#### Problem:
Reproduce the data below verbatim, line for line, and omit the pictures from your answer.

#### Data excerpts:
━━━━━━━━━━━━━━━━━━━━━━━━━━━━━━
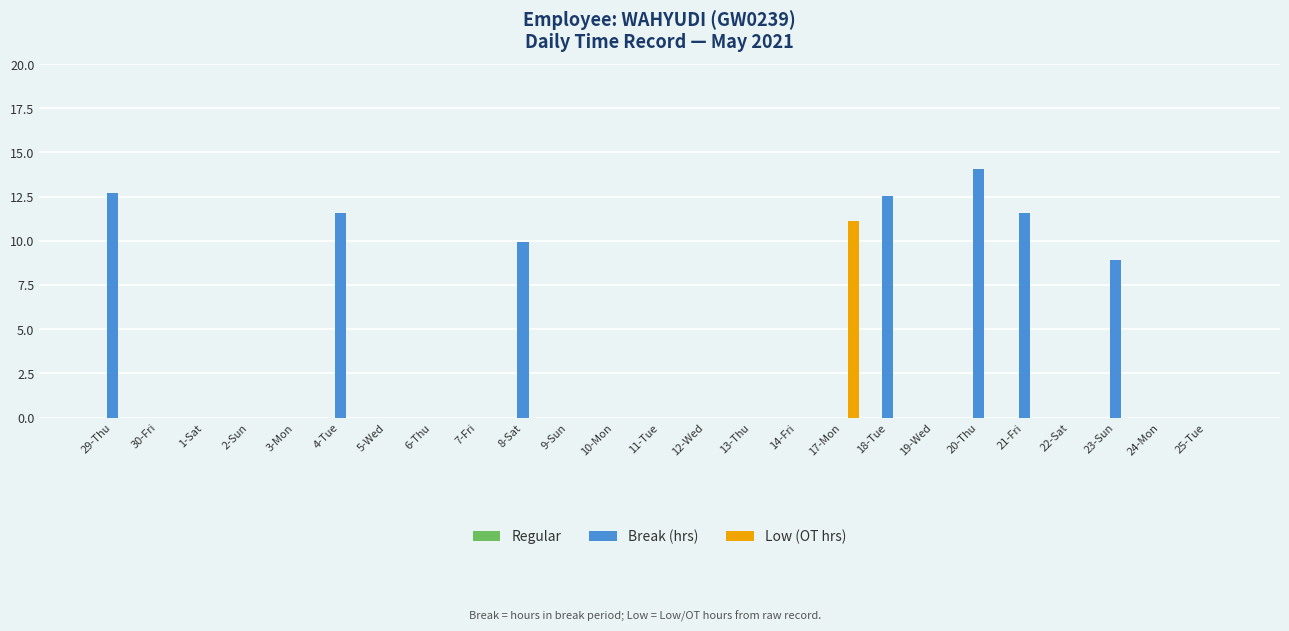

Count the number of categories in the chart.

25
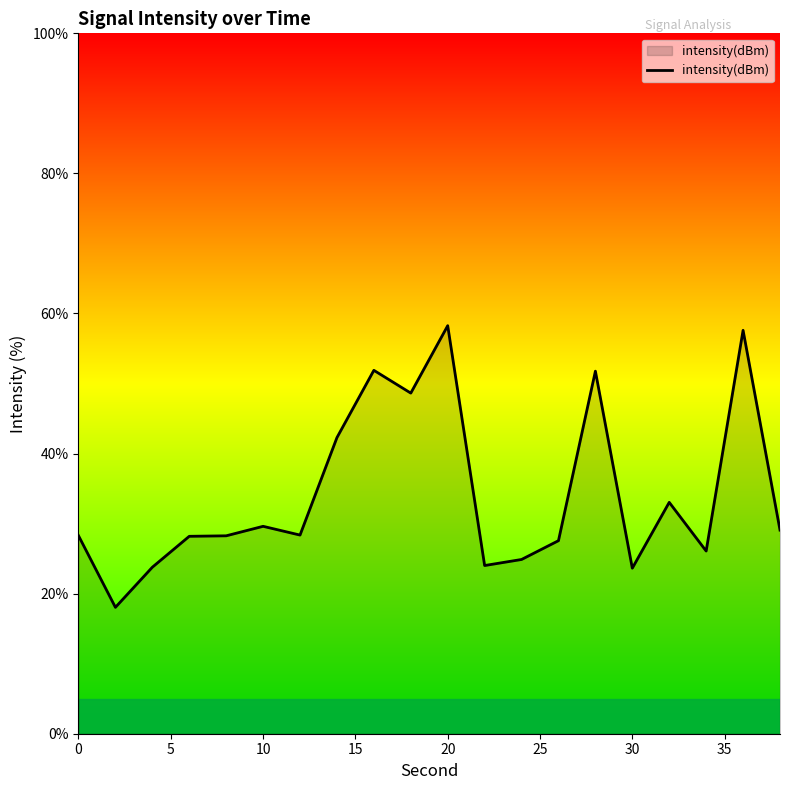

What is the minimum value shown in the chart?

18.0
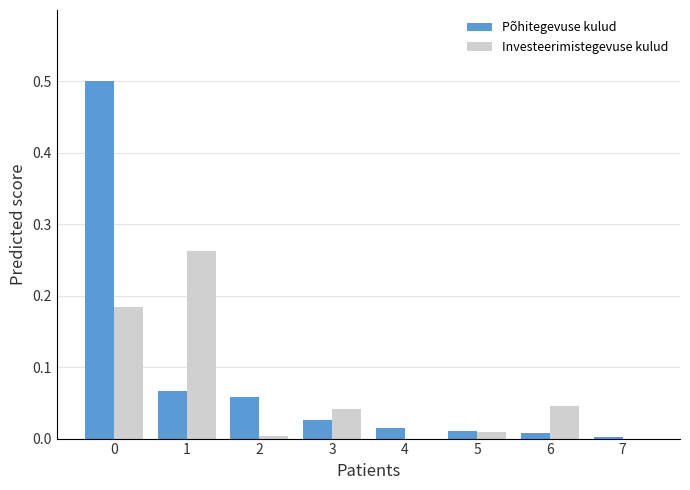

Is it true that Põhitegevuse kulud equals 0.0 at 6?

True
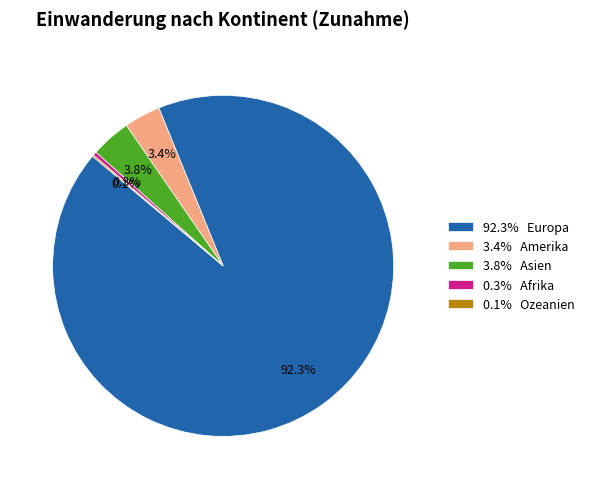

Does 92.3% Europa account for over 50% of the chart?

Yes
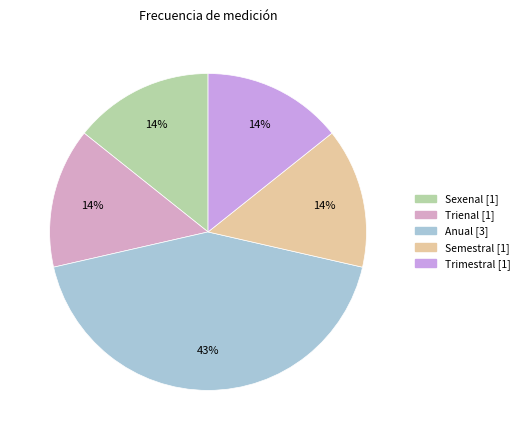

Do Semestral and Trimestral together represent more than half of the pie?

No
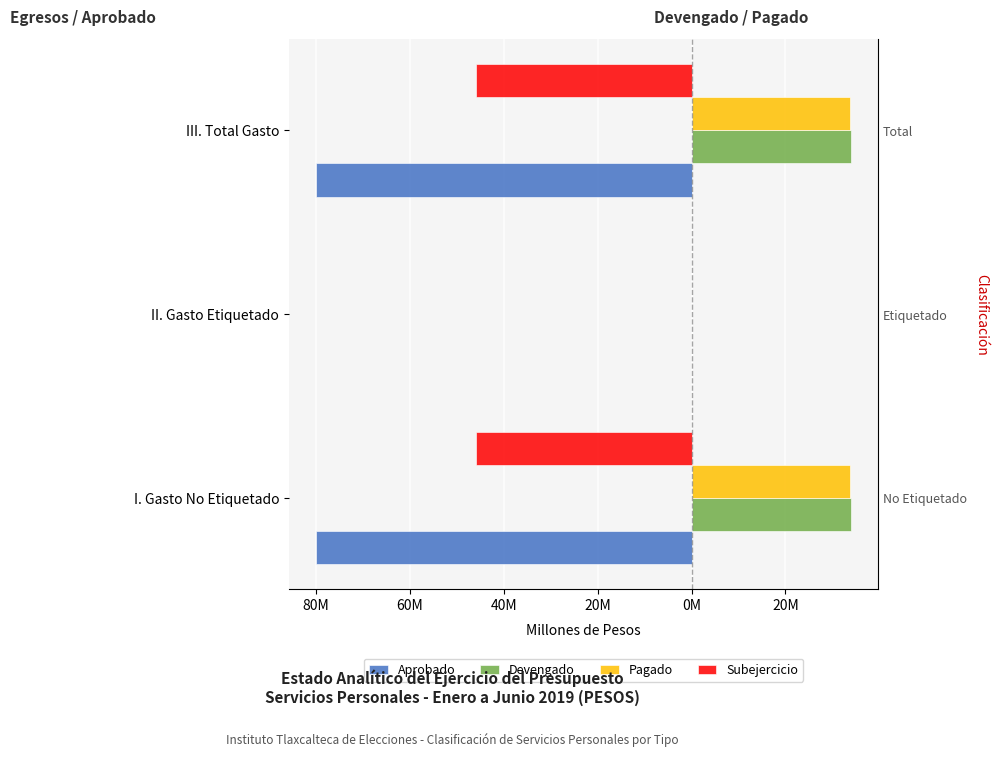

How many series are shown in this chart?

4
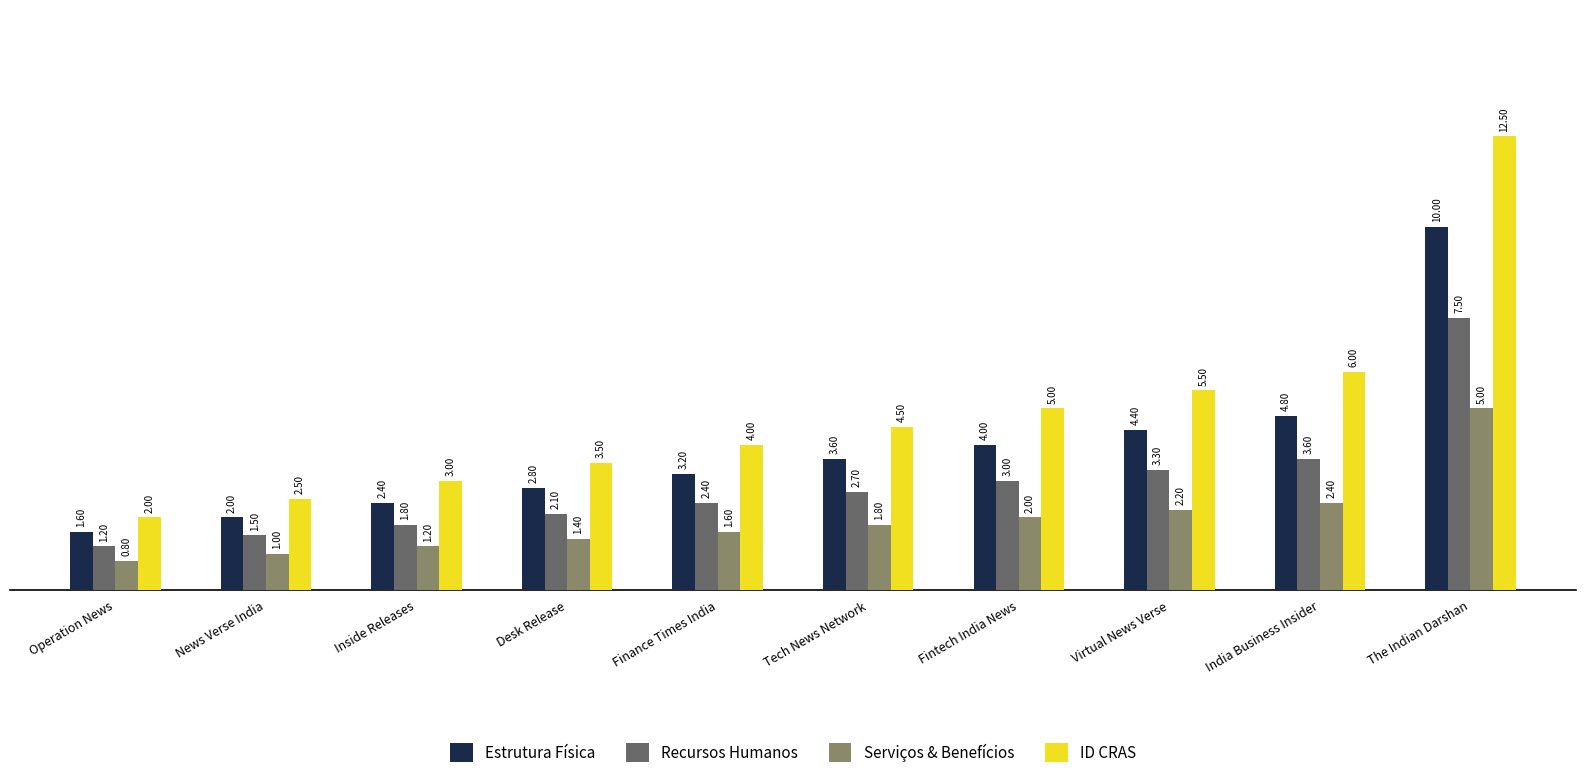

Rank the series at Fintech India News from highest to lowest value.

ID CRAS, Estrutura Física, Recursos Humanos, Serviços & Benefícios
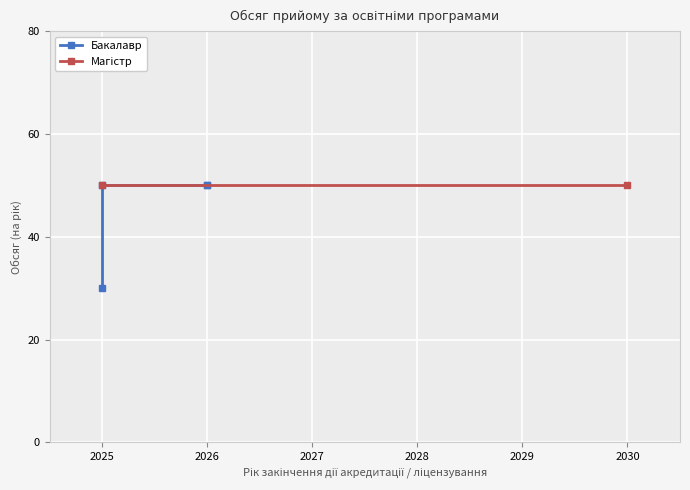

Is it true that the value at 2025 is 30?

True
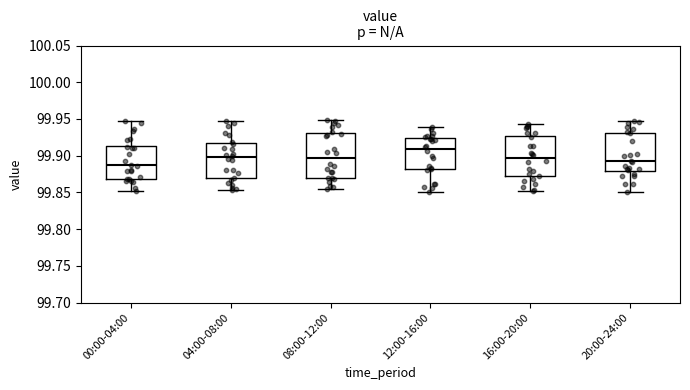

Reading left to right, transcribe this box plot: for each box, give where its median line is, the range the box spans, and where its two whiskers end, as read against the y-axis. The values are not printed on the chart, so give them approximately, as read against the axis.

00:00-04:00: median 99.885, box 99.870 to 99.915, whiskers 99.850 to 99.945
04:00-08:00: median 99.900, box 99.870 to 99.915, whiskers 99.855 to 99.945
08:00-12:00: median 99.895, box 99.870 to 99.930, whiskers 99.855 to 99.950
12:00-16:00: median 99.910, box 99.880 to 99.925, whiskers 99.850 to 99.940
16:00-20:00: median 99.895, box 99.870 to 99.925, whiskers 99.855 to 99.945
20:00-24:00: median 99.890, box 99.880 to 99.930, whiskers 99.850 to 99.945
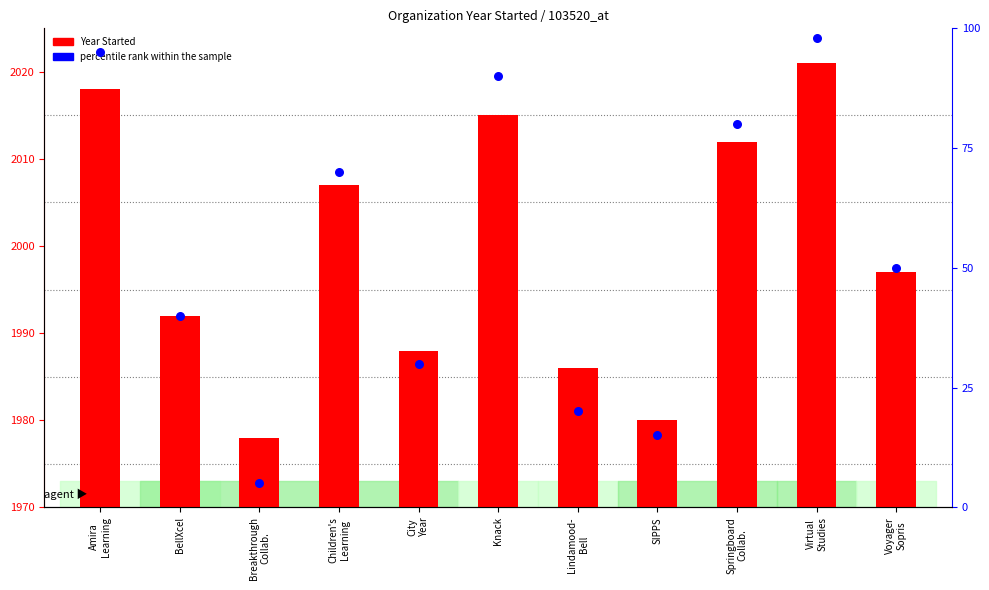

Which series has the largest total across all categories?

Year Started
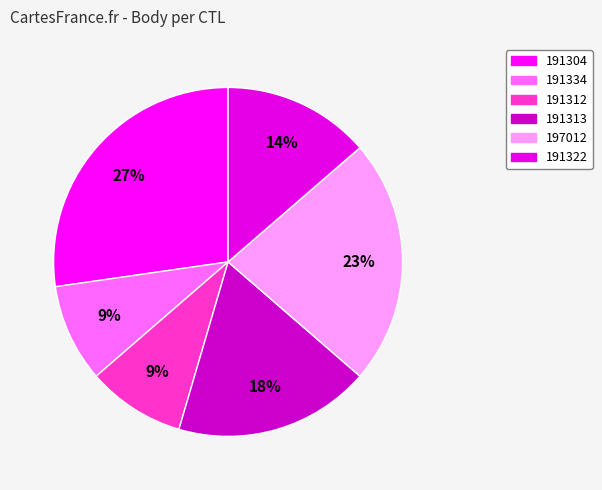

How many segments does this pie chart have?

6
━━━━━━━━━━━━━━━━━━━━━━━━━━━━━━
#### Solution for this exercise:
Count the number of categories in the chart.

25

What is the minimum value shown in the chart?

18.0

Is it true that Põhitegevuse kulud equals 0.0 at 6?

True

Does 92.3% Europa account for over 50% of the chart?

Yes

Do Semestral and Trimestral together represent more than half of the pie?

No

How many series are shown in this chart?

4

Rank the series at Fintech India News from highest to lowest value.

ID CRAS, Estrutura Física, Recursos Humanos, Serviços & Benefícios

Is it true that the value at 2025 is 30?

True

Reading left to right, transcribe this box plot: for each box, give where its median line is, the range the box spans, and where its two whiskers end, as read against the y-axis. The values are not printed on the chart, so give them approximately, as read against the axis.

00:00-04:00: median 99.885, box 99.870 to 99.915, whiskers 99.850 to 99.945
04:00-08:00: median 99.900, box 99.870 to 99.915, whiskers 99.855 to 99.945
08:00-12:00: median 99.895, box 99.870 to 99.930, whiskers 99.855 to 99.950
12:00-16:00: median 99.910, box 99.880 to 99.925, whiskers 99.850 to 99.940
16:00-20:00: median 99.895, box 99.870 to 99.925, whiskers 99.855 to 99.945
20:00-24:00: median 99.890, box 99.880 to 99.930, whiskers 99.850 to 99.945

Which series has the largest total across all categories?

Year Started

How many segments does this pie chart have?

6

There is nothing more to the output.